[Start of Attachment]

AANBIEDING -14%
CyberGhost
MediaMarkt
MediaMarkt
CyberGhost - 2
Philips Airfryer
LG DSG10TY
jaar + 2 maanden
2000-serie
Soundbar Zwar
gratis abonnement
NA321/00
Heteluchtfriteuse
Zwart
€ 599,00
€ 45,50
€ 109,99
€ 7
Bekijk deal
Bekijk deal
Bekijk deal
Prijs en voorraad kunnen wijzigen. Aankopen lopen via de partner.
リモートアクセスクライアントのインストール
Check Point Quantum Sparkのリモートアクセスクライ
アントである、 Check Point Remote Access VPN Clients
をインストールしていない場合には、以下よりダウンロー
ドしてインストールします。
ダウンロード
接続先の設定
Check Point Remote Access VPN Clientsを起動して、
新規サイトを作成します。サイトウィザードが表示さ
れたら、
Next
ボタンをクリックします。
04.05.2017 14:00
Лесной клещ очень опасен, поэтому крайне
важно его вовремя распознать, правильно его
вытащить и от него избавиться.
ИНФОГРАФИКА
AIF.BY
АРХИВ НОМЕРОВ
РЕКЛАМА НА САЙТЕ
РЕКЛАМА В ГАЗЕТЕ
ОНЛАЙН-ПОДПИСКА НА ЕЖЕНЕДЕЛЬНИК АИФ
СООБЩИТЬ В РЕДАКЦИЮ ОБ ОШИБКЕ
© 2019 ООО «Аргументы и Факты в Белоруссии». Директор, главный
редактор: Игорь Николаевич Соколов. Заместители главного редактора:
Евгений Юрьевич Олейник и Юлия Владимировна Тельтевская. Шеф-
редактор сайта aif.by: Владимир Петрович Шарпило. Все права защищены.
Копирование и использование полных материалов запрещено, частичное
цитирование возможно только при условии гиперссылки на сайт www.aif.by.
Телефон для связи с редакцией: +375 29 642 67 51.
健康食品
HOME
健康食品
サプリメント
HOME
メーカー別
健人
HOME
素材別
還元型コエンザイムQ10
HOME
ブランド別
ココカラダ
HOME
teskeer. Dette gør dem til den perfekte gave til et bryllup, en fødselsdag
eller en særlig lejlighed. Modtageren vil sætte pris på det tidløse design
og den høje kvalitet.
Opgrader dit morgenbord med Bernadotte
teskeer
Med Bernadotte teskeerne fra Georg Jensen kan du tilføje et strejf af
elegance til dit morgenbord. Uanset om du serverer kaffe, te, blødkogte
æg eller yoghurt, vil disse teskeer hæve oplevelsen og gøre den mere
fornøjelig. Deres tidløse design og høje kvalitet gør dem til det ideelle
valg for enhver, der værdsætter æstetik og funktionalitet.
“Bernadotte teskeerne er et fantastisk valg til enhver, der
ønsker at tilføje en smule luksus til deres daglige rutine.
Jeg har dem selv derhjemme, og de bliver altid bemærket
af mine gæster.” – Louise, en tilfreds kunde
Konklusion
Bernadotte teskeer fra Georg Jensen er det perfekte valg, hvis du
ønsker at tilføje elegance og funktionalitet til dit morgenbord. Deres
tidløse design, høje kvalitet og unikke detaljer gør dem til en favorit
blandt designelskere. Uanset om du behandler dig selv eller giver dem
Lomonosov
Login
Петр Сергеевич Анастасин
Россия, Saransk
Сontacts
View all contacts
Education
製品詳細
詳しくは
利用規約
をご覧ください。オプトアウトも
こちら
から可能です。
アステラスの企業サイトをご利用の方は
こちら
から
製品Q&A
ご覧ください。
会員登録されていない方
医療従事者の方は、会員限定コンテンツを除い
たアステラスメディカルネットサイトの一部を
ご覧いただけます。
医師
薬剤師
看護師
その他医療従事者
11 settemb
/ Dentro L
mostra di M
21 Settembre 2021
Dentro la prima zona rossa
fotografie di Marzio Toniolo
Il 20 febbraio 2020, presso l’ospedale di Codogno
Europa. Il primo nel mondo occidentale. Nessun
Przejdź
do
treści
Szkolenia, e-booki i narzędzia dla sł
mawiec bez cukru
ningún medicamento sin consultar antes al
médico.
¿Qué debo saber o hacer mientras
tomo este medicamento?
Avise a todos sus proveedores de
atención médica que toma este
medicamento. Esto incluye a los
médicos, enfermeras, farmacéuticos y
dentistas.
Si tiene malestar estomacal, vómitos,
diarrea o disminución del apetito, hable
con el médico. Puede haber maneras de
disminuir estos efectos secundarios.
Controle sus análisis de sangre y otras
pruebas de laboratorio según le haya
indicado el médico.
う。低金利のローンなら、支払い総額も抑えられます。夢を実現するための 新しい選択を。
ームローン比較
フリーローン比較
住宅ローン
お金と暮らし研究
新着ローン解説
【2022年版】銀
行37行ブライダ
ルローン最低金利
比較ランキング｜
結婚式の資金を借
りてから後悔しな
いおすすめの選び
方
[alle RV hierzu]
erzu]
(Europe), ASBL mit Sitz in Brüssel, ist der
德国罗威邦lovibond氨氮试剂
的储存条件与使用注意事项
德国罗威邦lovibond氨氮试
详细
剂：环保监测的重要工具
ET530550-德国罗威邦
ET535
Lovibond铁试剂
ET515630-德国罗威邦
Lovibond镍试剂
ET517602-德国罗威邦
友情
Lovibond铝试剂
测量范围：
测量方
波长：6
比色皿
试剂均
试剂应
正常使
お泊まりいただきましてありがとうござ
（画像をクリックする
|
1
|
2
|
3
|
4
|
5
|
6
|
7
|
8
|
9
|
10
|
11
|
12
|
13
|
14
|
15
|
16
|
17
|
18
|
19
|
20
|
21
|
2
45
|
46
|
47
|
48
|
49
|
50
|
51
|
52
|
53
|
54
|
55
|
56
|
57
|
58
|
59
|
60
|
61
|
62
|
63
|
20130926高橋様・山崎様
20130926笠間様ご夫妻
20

[End of Attachment]

# TO-DO ITEM:
Reproduce the entries above in full, so that each one reads exactly as before.

# EXPECTED ANSWER:
AANBIEDING -14%
CyberGhost
MediaMarkt
MediaMarkt
CyberGhost - 2
Philips Airfryer
LG DSG10TY
jaar + 2 maanden
2000-serie
Soundbar Zwar
gratis abonnement
NA321/00
Heteluchtfriteuse
Zwart
€ 599,00
€ 45,50
€ 109,99
€ 7
Bekijk deal
Bekijk deal
Bekijk deal
Prijs en voorraad kunnen wijzigen. Aankopen lopen via de partner.
リモートアクセスクライアントのインストール
Check Point Quantum Sparkのリモートアクセスクライ
アントである、 Check Point Remote Access VPN Clients
をインストールしていない場合には、以下よりダウンロー
ドしてインストールします。
ダウンロード
接続先の設定
Check Point Remote Access VPN Clientsを起動して、
新規サイトを作成します。サイトウィザードが表示さ
れたら、
Next
ボタンをクリックします。
04.05.2017 14:00
Лесной клещ очень опасен, поэтому крайне
важно его вовремя распознать, правильно его
вытащить и от него избавиться.
ИНФОГРАФИКА
AIF.BY
АРХИВ НОМЕРОВ
РЕКЛАМА НА САЙТЕ
РЕКЛАМА В ГАЗЕТЕ
ОНЛАЙН-ПОДПИСКА НА ЕЖЕНЕДЕЛЬНИК АИФ
СООБЩИТЬ В РЕДАКЦИЮ ОБ ОШИБКЕ
© 2019 ООО «Аргументы и Факты в Белоруссии». Директор, главный
редактор: Игорь Николаевич Соколов. Заместители главного редактора:
Евгений Юрьевич Олейник и Юлия Владимировна Тельтевская. Шеф-
редактор сайта aif.by: Владимир Петрович Шарпило. Все права защищены.
Копирование и использование полных материалов запрещено, частичное
цитирование возможно только при условии гиперссылки на сайт www.aif.by.
Телефон для связи с редакцией: +375 29 642 67 51.
健康食品
HOME
健康食品
サプリメント
HOME
メーカー別
健人
HOME
素材別
還元型コエンザイムQ10
HOME
ブランド別
ココカラダ
HOME
teskeer. Dette gør dem til den perfekte gave til et bryllup, en fødselsdag
eller en særlig lejlighed. Modtageren vil sætte pris på det tidløse design
og den høje kvalitet.
Opgrader dit morgenbord med Bernadotte
teskeer
Med Bernadotte teskeerne fra Georg Jensen kan du tilføje et strejf af
elegance til dit morgenbord. Uanset om du serverer kaffe, te, blødkogte
æg eller yoghurt, vil disse teskeer hæve oplevelsen og gøre den mere
fornøjelig. Deres tidløse design og høje kvalitet gør dem til det ideelle
valg for enhver, der værdsætter æstetik og funktionalitet.
“Bernadotte teskeerne er et fantastisk valg til enhver, der
ønsker at tilføje en smule luksus til deres daglige rutine.
Jeg har dem selv derhjemme, og de bliver altid bemærket
af mine gæster.” – Louise, en tilfreds kunde
Konklusion
Bernadotte teskeer fra Georg Jensen er det perfekte valg, hvis du
ønsker at tilføje elegance og funktionalitet til dit morgenbord. Deres
tidløse design, høje kvalitet og unikke detaljer gør dem til en favorit
blandt designelskere. Uanset om du behandler dig selv eller giver dem
Lomonosov
Login
Петр Сергеевич Анастасин
Россия, Saransk
Сontacts
View all contacts
Education
製品詳細
詳しくは
利用規約
をご覧ください。オプトアウトも
こちら
から可能です。
アステラスの企業サイトをご利用の方は
こちら
から
製品Q&A
ご覧ください。
会員登録されていない方
医療従事者の方は、会員限定コンテンツを除い
たアステラスメディカルネットサイトの一部を
ご覧いただけます。
医師
薬剤師
看護師
その他医療従事者
11 settemb
/ Dentro L
mostra di M
21 Settembre 2021
Dentro la prima zona rossa
fotografie di Marzio Toniolo
Il 20 febbraio 2020, presso l’ospedale di Codogno
Europa. Il primo nel mondo occidentale. Nessun
Przejdź
do
treści
Szkolenia, e-booki i narzędzia dla sł
mawiec bez cukru
ningún medicamento sin consultar antes al
médico.
¿Qué debo saber o hacer mientras
tomo este medicamento?
Avise a todos sus proveedores de
atención médica que toma este
medicamento. Esto incluye a los
médicos, enfermeras, farmacéuticos y
dentistas.
Si tiene malestar estomacal, vómitos,
diarrea o disminución del apetito, hable
con el médico. Puede haber maneras de
disminuir estos efectos secundarios.
Controle sus análisis de sangre y otras
pruebas de laboratorio según le haya
indicado el médico.
う。低金利のローンなら、支払い総額も抑えられます。夢を実現するための 新しい選択を。
ームローン比較
フリーローン比較
住宅ローン
お金と暮らし研究
新着ローン解説
【2022年版】銀
行37行ブライダ
ルローン最低金利
比較ランキング｜
結婚式の資金を借
りてから後悔しな
いおすすめの選び
方
[alle RV hierzu]
erzu]
(Europe), ASBL mit Sitz in Brüssel, ist der
德国罗威邦lovibond氨氮试剂
的储存条件与使用注意事项
德国罗威邦lovibond氨氮试
详细
剂：环保监测的重要工具
ET530550-德国罗威邦
ET535
Lovibond铁试剂
ET515630-德国罗威邦
Lovibond镍试剂
ET517602-德国罗威邦
友情
Lovibond铝试剂
测量范围：
测量方
波长：6
比色皿
试剂均
试剂应
正常使
お泊まりいただきましてありがとうござ
（画像をクリックする
|
1
|
2
|
3
|
4
|
5
|
6
|
7
|
8
|
9
|
10
|
11
|
12
|
13
|
14
|
15
|
16
|
17
|
18
|
19
|
20
|
21
|
2
45
|
46
|
47
|
48
|
49
|
50
|
51
|
52
|
53
|
54
|
55
|
56
|
57
|
58
|
59
|
60
|
61
|
62
|
63
|
20130926高橋様・山崎様
20130926笠間様ご夫妻
20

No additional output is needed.